Head and neck cancer is a public health problem, accounting for the fifth place of all human cancers. Each year in the US, 3% of new cases of cancer develop in this sphere. Histopathology of the primary tumor and/or laterocervical adenopathy is essential to establish the therapeutic strategy. Histopathological findings reveal a diagnostic certainty and also provide prognostic information.
Patients and methods: We have prospectively studied a number of 95 patients with laryngeal neoplasms, which were treated in the ENT Clinic of Timisoara, Romania. The group of patients with neoplasic disease was subdivided into two groups: group 1 - patients with palpable laterocervical adenopathy and detected primary tumor (T+N+), and group 2 - patients without palpable laterocervical adenopathy, but with detected primary tumor (T+N0). Only patients with squamous cell carcinomas were included in this study. We assessed the following microscope parameters: neoplasm confirmation, histological type of neoplasm, the degree of tumor differentiation, intratumoral inflammatory reaction, perineural infiltration and the cell invasion in the small vessels. All patients underwent surgery.

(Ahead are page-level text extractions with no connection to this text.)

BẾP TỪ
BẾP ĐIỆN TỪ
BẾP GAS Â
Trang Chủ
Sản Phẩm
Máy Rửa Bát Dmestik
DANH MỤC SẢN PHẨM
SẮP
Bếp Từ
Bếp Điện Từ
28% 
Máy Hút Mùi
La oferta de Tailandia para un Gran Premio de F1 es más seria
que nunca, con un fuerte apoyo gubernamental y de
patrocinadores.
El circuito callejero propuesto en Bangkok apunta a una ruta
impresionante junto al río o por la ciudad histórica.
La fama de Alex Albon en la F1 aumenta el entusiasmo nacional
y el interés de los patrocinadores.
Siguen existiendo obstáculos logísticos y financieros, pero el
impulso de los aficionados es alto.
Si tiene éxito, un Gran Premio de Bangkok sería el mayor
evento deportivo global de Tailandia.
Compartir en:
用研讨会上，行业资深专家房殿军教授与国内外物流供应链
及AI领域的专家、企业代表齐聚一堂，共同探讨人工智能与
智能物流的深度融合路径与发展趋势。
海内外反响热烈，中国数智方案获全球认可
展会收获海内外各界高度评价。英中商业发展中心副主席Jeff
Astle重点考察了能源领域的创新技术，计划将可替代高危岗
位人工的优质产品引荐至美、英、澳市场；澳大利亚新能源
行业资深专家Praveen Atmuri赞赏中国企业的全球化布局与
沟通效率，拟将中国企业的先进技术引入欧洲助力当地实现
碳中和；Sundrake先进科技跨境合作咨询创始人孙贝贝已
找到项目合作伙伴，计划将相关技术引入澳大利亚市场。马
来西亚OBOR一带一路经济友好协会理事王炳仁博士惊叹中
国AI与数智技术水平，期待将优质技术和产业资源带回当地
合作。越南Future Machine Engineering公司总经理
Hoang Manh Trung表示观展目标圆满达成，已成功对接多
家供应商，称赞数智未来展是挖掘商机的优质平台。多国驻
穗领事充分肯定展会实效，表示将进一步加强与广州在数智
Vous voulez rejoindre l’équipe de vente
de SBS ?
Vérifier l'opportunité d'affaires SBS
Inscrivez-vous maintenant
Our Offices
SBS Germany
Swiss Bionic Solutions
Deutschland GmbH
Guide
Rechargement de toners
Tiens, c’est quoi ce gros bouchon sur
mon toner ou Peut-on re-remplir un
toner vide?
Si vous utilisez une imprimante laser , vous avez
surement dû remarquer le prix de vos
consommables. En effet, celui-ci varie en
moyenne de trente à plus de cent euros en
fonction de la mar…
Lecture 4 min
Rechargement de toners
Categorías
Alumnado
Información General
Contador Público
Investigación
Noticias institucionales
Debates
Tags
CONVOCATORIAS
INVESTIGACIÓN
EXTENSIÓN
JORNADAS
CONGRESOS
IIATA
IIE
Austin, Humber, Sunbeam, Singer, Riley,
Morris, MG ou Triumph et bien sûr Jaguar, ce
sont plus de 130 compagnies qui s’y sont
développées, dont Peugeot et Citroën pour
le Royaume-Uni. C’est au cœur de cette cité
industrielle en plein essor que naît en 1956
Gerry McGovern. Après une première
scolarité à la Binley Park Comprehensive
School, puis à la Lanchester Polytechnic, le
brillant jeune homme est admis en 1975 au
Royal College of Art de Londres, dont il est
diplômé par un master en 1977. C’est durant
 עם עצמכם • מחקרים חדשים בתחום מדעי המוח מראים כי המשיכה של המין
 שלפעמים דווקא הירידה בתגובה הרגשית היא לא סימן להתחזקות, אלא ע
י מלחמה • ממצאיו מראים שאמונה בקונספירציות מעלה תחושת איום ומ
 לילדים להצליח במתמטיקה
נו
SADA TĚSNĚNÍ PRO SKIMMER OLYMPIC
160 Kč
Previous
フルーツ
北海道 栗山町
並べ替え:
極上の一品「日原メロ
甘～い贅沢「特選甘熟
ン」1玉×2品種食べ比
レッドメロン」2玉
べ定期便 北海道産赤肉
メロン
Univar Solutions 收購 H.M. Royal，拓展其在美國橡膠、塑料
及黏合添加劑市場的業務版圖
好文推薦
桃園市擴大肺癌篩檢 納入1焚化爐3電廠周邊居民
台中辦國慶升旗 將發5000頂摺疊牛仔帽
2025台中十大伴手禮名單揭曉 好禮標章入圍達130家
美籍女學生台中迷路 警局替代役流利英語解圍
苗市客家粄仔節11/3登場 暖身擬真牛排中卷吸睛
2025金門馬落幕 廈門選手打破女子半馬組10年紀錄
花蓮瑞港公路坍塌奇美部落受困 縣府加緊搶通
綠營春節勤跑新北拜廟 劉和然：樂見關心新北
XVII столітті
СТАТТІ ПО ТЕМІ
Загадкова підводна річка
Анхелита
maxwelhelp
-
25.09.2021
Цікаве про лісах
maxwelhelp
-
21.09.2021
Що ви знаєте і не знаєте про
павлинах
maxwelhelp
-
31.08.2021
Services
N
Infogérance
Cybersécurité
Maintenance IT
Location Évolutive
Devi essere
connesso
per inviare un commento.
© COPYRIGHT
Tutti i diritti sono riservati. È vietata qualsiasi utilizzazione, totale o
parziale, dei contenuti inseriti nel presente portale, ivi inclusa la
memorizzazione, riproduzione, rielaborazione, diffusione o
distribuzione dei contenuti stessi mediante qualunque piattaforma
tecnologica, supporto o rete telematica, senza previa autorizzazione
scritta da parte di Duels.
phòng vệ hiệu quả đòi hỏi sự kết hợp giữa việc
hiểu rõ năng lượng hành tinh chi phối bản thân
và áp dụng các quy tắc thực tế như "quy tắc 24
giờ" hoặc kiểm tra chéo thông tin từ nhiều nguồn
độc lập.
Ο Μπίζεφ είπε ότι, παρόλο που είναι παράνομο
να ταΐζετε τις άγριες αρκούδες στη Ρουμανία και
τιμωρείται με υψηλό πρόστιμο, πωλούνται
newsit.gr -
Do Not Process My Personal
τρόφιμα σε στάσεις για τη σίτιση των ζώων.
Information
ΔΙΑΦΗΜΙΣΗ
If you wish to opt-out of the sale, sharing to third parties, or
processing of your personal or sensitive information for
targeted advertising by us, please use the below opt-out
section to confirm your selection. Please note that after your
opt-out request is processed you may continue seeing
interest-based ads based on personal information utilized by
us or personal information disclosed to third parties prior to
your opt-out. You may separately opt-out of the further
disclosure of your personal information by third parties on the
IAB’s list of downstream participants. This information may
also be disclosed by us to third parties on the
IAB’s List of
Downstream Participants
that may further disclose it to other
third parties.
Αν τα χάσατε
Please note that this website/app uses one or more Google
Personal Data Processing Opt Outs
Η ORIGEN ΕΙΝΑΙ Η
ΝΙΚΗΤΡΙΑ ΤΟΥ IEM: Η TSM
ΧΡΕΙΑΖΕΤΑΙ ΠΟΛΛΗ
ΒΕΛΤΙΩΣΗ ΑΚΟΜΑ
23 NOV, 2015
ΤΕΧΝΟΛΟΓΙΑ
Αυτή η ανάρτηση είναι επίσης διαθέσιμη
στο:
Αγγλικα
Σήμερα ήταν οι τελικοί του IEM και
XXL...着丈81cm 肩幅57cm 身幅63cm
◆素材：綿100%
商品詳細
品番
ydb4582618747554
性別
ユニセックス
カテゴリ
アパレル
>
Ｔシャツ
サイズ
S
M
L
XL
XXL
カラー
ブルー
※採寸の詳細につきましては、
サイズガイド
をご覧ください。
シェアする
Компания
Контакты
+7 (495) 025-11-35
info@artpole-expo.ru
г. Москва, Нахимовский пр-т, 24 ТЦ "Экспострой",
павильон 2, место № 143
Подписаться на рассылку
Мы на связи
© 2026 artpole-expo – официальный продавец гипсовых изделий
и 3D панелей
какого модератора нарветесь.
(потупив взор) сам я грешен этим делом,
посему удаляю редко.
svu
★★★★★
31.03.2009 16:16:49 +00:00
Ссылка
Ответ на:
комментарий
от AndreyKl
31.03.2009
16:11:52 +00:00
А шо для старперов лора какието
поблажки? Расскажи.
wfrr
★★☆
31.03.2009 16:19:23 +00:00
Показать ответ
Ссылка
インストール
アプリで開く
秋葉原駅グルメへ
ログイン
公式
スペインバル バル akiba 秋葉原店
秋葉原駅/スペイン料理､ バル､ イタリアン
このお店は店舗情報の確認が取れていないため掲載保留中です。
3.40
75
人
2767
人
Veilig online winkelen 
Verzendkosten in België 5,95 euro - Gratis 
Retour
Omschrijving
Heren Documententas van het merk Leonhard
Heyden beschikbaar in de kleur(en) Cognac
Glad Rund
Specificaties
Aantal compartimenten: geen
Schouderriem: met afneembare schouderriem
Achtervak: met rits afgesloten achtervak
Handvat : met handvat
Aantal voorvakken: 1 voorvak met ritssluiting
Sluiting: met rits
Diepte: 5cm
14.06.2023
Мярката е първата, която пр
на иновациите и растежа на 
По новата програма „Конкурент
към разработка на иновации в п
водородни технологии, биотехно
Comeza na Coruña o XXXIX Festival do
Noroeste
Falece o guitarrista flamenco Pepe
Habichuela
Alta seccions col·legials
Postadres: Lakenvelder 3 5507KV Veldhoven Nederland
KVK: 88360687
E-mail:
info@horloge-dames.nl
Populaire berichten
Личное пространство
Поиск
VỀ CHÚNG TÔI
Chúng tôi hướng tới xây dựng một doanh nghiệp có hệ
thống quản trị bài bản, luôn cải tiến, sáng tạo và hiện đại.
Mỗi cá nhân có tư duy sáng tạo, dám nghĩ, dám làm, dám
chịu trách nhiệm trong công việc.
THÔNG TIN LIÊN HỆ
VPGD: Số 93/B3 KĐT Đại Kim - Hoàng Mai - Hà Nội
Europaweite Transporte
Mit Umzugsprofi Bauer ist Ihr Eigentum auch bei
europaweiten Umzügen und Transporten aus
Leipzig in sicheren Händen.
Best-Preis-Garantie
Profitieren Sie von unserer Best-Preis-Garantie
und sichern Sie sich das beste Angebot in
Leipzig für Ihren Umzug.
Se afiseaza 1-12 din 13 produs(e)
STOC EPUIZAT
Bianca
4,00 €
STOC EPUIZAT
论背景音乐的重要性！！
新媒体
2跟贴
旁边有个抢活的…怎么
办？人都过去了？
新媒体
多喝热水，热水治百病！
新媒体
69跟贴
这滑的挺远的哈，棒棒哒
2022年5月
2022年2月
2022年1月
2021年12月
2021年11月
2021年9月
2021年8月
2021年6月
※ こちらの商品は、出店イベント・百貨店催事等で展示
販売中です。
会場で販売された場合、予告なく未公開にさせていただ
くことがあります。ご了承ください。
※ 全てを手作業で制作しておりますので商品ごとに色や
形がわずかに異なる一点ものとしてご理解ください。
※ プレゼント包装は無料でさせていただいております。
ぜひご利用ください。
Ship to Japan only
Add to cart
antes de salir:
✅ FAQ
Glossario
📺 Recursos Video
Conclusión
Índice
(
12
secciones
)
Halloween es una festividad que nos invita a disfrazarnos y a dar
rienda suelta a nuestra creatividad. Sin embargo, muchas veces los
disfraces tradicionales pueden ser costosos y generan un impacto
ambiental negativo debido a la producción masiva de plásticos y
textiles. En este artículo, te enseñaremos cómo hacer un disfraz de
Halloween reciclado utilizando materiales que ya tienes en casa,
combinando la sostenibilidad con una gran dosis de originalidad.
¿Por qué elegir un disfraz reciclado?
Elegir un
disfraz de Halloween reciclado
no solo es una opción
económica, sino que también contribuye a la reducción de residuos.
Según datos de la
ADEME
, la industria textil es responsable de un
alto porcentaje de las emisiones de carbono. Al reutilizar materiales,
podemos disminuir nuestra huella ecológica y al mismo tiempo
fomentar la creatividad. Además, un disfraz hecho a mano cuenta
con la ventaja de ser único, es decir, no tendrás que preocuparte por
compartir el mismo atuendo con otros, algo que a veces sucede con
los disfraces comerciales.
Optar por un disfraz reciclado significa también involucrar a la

Results: N2 and N3 stage adenopathies were more common in patients with medium or low degree of cell differentiation; they were associated with weak inflammatory response of the primary tumor, within vascular invasion alone or associated with the perineural infiltration. N0 and N1 adenopathies were associated with average and good cell differentiation degree, with rich inflammatory infiltrate.
Conclusions: Histopathological examination of the primary tumor and cervical adenopathy is essential in establishing the diagnosis and the therapeutic approach. Histopathological examination offers information on the prognosis. Cell differentiation degree, inflammatory reaction and the cell invasion in the small vessels are the main prognostic factors of laryngeal neoplasms.